Professore, dunque meno attenzione al Prodotto interno lordo e più agli indici di benessere?

R. - Il Pil è una misura importante della quantità di produzione di ricchezza prodotta, e proprio in questi mesi guardando i dati Istat scopriremo che la caduta del prodotto, grazie a una politica fiscale espansiva, non necessariamente si trasforma in una caduta di pari entità del reddito delle famiglie. E quindi dobbiamo guardare dati diversi. Le condizioni di salute del sistema sanitario, ma anche le disuguaglianze destinate, e la qualità dell'ambiente dovranno essere messe allo stesso livello, o certamente più in evidenza rispetto a prima accanto alle variabili economiche. Dobbiamo imparare a leggere la complessità. Credo che questa drammatica crisi ci mostri proprio le eccessive semplificazioni che abbiamo avuto nel passato, pensando che la crescita del Pil, ahimè molto bassa in Italia negli ultimi vent'anni, fosse comunque un indice di soddisfazione e di solidità del sistema.

Ma allora secondo lei quando la Commissione Ue ha varato il Green Deal è stata previdente?
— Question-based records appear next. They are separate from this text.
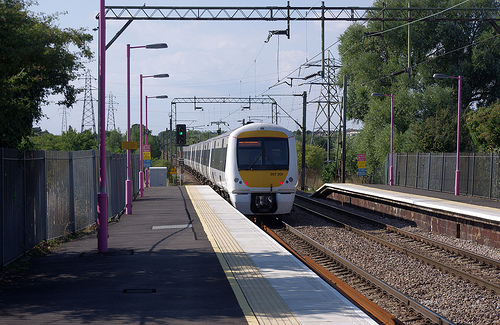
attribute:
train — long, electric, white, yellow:
[178, 117, 305, 224]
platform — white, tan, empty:
[181, 181, 385, 324]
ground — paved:
[1, 178, 246, 324]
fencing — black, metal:
[0, 147, 157, 270]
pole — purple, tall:
[429, 68, 468, 197]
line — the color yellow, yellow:
[181, 181, 261, 323]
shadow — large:
[1, 244, 342, 322]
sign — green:
[172, 121, 188, 148]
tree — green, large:
[1, 1, 103, 147]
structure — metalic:
[147, 165, 170, 185]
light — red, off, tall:
[368, 85, 403, 187]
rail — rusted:
[259, 223, 405, 324]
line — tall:
[79, 62, 102, 141]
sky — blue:
[10, 2, 383, 135]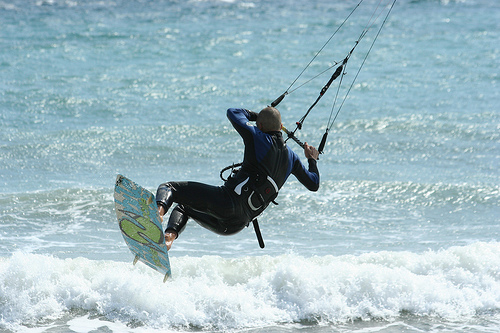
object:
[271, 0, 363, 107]
chords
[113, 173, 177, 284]
board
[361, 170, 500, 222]
water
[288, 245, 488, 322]
wave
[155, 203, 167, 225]
feet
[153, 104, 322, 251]
man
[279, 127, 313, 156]
handle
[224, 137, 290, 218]
harness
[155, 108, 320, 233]
wetsuit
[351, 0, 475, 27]
kite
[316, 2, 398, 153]
string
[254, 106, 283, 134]
head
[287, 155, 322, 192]
arm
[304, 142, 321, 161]
hand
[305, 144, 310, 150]
thumb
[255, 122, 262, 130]
ear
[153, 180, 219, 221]
leg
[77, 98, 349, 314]
mid air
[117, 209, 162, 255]
designs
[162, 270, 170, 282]
fins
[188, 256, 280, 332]
waves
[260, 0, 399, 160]
parasail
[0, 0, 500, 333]
ocean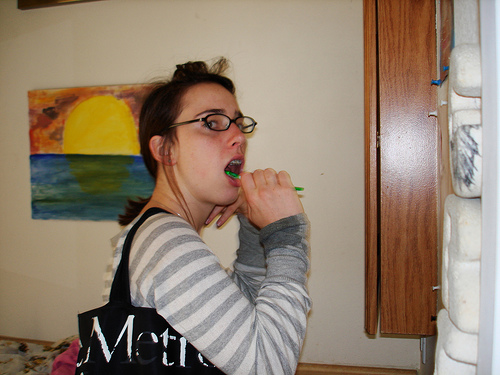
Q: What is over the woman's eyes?
A: Glasses.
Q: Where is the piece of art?
A: On the wall.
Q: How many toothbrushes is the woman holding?
A: 1.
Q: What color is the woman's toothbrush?
A: Green.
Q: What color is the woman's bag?
A: Black and white.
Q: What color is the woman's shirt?
A: Gray and white.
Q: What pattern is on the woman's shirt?
A: Stripes.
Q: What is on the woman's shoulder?
A: A bag.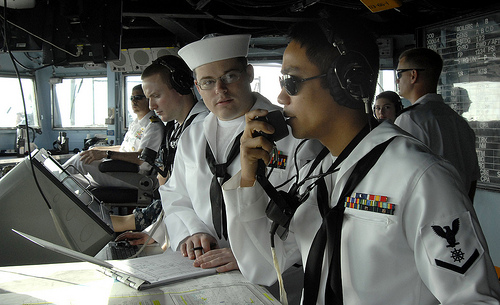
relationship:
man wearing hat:
[157, 31, 323, 274] [178, 32, 252, 72]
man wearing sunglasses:
[220, 14, 499, 304] [278, 67, 326, 94]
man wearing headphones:
[220, 14, 499, 304] [150, 58, 195, 95]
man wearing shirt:
[220, 14, 499, 304] [220, 119, 498, 302]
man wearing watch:
[63, 84, 165, 187] [106, 150, 111, 159]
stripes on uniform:
[340, 192, 396, 218] [225, 126, 484, 303]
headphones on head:
[324, 22, 376, 99] [265, 23, 390, 154]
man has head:
[220, 14, 499, 304] [265, 23, 390, 154]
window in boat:
[47, 71, 115, 133] [0, 0, 499, 302]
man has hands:
[157, 31, 323, 274] [174, 233, 238, 273]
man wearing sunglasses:
[220, 14, 499, 304] [274, 72, 327, 94]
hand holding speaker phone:
[233, 115, 287, 170] [249, 107, 299, 232]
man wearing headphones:
[220, 14, 499, 304] [313, 31, 375, 105]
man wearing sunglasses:
[220, 14, 499, 304] [276, 68, 330, 99]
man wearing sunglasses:
[220, 14, 499, 304] [275, 58, 334, 98]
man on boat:
[220, 14, 499, 304] [10, 10, 492, 250]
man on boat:
[157, 31, 323, 274] [10, 10, 492, 250]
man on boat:
[110, 54, 209, 254] [10, 10, 492, 250]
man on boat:
[79, 84, 166, 173] [10, 10, 492, 250]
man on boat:
[400, 46, 466, 148] [10, 10, 492, 250]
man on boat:
[376, 87, 410, 126] [10, 10, 492, 250]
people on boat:
[37, 22, 497, 303] [1, 0, 486, 303]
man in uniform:
[220, 14, 499, 304] [225, 126, 484, 303]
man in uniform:
[79, 84, 166, 173] [115, 110, 166, 160]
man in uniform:
[157, 30, 321, 267] [158, 30, 303, 247]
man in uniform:
[112, 54, 209, 254] [160, 95, 207, 176]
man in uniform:
[395, 47, 483, 205] [390, 91, 482, 201]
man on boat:
[220, 14, 499, 304] [1, 0, 486, 303]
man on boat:
[157, 31, 323, 274] [1, 0, 486, 303]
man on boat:
[110, 54, 209, 254] [1, 0, 486, 303]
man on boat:
[79, 84, 166, 173] [1, 0, 486, 303]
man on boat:
[395, 47, 483, 205] [1, 0, 486, 303]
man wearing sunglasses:
[263, 1, 446, 222] [258, 19, 488, 234]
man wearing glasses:
[157, 31, 323, 274] [190, 71, 252, 90]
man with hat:
[157, 31, 323, 274] [178, 32, 251, 72]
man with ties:
[220, 14, 499, 304] [198, 127, 405, 299]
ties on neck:
[198, 127, 405, 299] [311, 104, 404, 171]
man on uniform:
[157, 31, 323, 274] [161, 110, 281, 265]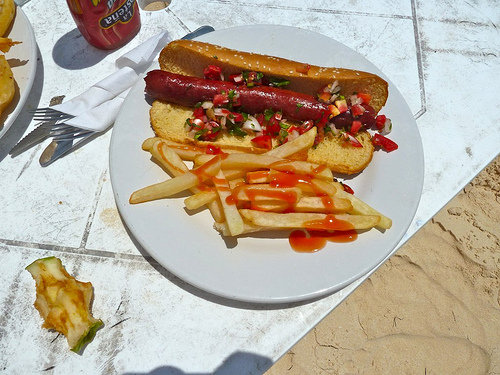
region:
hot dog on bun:
[142, 33, 399, 165]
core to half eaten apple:
[18, 248, 121, 364]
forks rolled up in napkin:
[8, 61, 222, 160]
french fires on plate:
[153, 116, 388, 278]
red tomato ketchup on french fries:
[160, 123, 370, 273]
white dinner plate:
[109, 26, 439, 278]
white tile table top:
[16, 146, 352, 358]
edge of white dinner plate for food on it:
[0, 1, 36, 137]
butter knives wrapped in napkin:
[3, 46, 128, 168]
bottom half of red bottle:
[52, 1, 155, 71]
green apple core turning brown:
[15, 250, 118, 352]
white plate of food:
[99, 27, 428, 289]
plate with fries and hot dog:
[117, 18, 478, 308]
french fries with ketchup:
[155, 137, 370, 257]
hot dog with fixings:
[162, 39, 378, 182]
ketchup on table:
[81, 0, 156, 39]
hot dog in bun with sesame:
[165, 32, 390, 172]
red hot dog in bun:
[145, 41, 384, 171]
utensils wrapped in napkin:
[17, 47, 154, 152]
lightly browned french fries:
[142, 142, 376, 254]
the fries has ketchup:
[136, 127, 390, 244]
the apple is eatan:
[25, 255, 102, 356]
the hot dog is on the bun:
[148, 39, 387, 180]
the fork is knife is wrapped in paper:
[6, 23, 215, 169]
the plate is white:
[107, 26, 426, 305]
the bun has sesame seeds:
[146, 40, 390, 172]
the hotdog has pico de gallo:
[188, 63, 397, 153]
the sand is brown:
[261, 155, 499, 373]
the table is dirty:
[3, 0, 499, 373]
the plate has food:
[109, 22, 424, 306]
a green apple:
[17, 240, 127, 359]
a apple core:
[7, 241, 115, 348]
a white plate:
[103, 20, 450, 329]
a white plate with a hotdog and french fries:
[68, 7, 420, 304]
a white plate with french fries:
[74, 10, 416, 322]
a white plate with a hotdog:
[140, 16, 420, 320]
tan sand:
[327, 184, 490, 371]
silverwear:
[3, 35, 259, 197]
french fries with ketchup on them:
[148, 133, 408, 313]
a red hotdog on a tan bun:
[135, 28, 420, 194]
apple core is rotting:
[16, 250, 98, 355]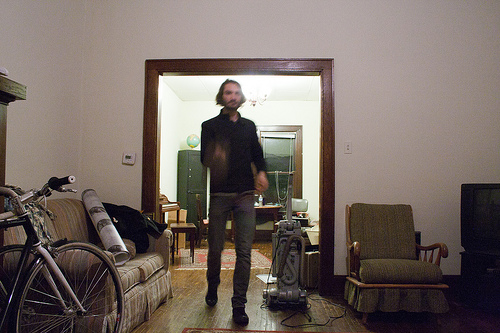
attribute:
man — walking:
[200, 78, 270, 325]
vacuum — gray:
[263, 185, 309, 310]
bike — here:
[0, 174, 127, 333]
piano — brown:
[160, 193, 181, 228]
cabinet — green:
[179, 149, 208, 221]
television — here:
[460, 182, 500, 252]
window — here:
[258, 130, 294, 204]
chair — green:
[347, 204, 451, 315]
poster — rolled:
[80, 188, 132, 265]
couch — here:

R. - Io sono molto contento di come la Commissione sta reagendo a questa crisi. Vorrei ricordare che il documento sottoposto all'attenzione dei capi di stato e di governo all'ultimo Consiglio Europeo si intitola “Per Un'Europa resiliente, sostenibile e giusta”. Vuol dire che la Commissione intende definire le politiche future anche rispetto al cosiddetto fondo per la ripresa. Questo in coerenza con le decisioni e l’assunzione dell' agenda 2030 per lo sviluppo sostenibile come stella polare di tutte le politiche. Ora però dipenderà dagli stati membri. Ed è qui dove vedo il rischio che già vivemmo nella crisi 2008-2009, ovvero che alcuni paesi scelgano la crescita quantitativa, la ripresa del Pil purché sia. E quindi magari buttando a mare i piani di riconversione ecologica, senza attenzione per le condizioni dei lavoratori e così via. Quel film che abbiamo visto più di 10 anni fa spero proprio non si ripeta.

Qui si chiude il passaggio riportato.